Common anti-patterns

Patterns that degrade security, reliability, and cost-efficiency in AI-integrated applications — and what to do instead.

ANTI-PATTERN 01

Storing API keys in client-side code

Embedding provider keys in browser bundles, environment variables prefixed with NEXT_PUBLIC_, or hardcoding secrets in JavaScript shipped to the client exposes credentials to every end user. Any key that reaches the browser is extractable via DevTools, network inspection, or source maps.

Route all model calls through a backend proxy. Store keys server-side only, injected at runtime via sealed secrets or a vault. The client never sees the credential — it sends a request to your API, and your API forwards it with the key attached.

ANTI-PATTERN 02

Infinite retry loops without backoff

Wrapping a failed API call in a while(true) loop with no delay, no max attempts, and no circuit breaker turns a transient 429 into a self-inflicted denial-of-service. Each retry compounds load on the upstream provider, guarantees rate-limit hits, and burns quota on requests that will never succeed.

Cap retries at 3–5 attempts. Use exponential backoff with jitter (e.g., 1s → 2s → 4s). On 429 responses, respect the Retry-After header. Implement a circuit breaker that halts all requests after a threshold of consecutive failures.

ANTI-PATTERN 03

No request timeout configured

Omitting a timeout on fetch calls, streaming connections, or SDK clients means a hung connection blocks the request thread indefinitely.
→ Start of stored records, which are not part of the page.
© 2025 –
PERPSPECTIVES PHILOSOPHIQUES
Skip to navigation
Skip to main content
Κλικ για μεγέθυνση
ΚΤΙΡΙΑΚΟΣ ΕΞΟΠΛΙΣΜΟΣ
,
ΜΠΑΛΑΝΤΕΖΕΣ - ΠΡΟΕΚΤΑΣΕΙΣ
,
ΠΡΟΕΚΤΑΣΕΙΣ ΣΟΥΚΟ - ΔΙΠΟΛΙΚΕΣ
In serverless environments this burns function duration. In user-facing UIs it produces a spinner that never resolves. Long-running generations with no deadline also accumulate cost silently.
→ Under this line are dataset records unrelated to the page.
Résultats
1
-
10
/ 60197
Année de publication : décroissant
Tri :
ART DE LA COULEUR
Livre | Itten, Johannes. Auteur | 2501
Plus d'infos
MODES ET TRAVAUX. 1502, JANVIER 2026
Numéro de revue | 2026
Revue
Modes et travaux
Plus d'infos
Set an explicit timeout on every outbound call — 30s for standard completions, 120s for long generations. Use AbortController in the browser and equivalent deadline mechanisms server-side. Surface timeout errors to the user with a clear retry affordance.

ANTI-PATTERN 04

Ignoring streaming response chunks

Requesting a streaming completion but buffering the entire response before rendering defeats the purpose of streaming. Users stare at a blank screen for the full generation duration, then receive the output in one burst. This pattern also consumes unnecessary memory holding the full payload.

Process chunks as they arrive. Use ReadableStream readers or async iterators to yield tokens incrementally. Update the UI on each chunk — even a single character at a time dramatically improves perceived responsiveness.

ANTI-PATTERN 05

Prompts containing embedded secrets

Concatenating database connection strings, internal hostnames, customer PII, or proprietary system prompts directly into the messages sent to a third-party model leaks that data to the provider. Logging, training-data inclusion, and provider-side retention policies are outside your control once the bytes leave your boundary.

Sanitize all prompt inputs. Replace secrets with placeholder tokens and resolve them post-generation. Never include raw credentials, internal IPs, or unmasked user data in model requests. Treat every prompt as if it will be stored and reviewed by the provider.

ANTI-PATTERN 06

Omitting max_tokens from generation requests

Leaving max_tokens unset or null allows the model to generate up to its context limit. A runaway generation — triggered by a malformed prompt, repetition loop, or adversarial input — can consume thousands of tokens before stopping. In pay-per-token billing models this translates directly to cost overruns with zero user value.

Always set a sensible max_tokens bound. Match it to your UI constraints — 256 for classifications, 1024 for summaries, 4096 for long-form generation. Treat it as a hard cost-control gate, not an optional parameter.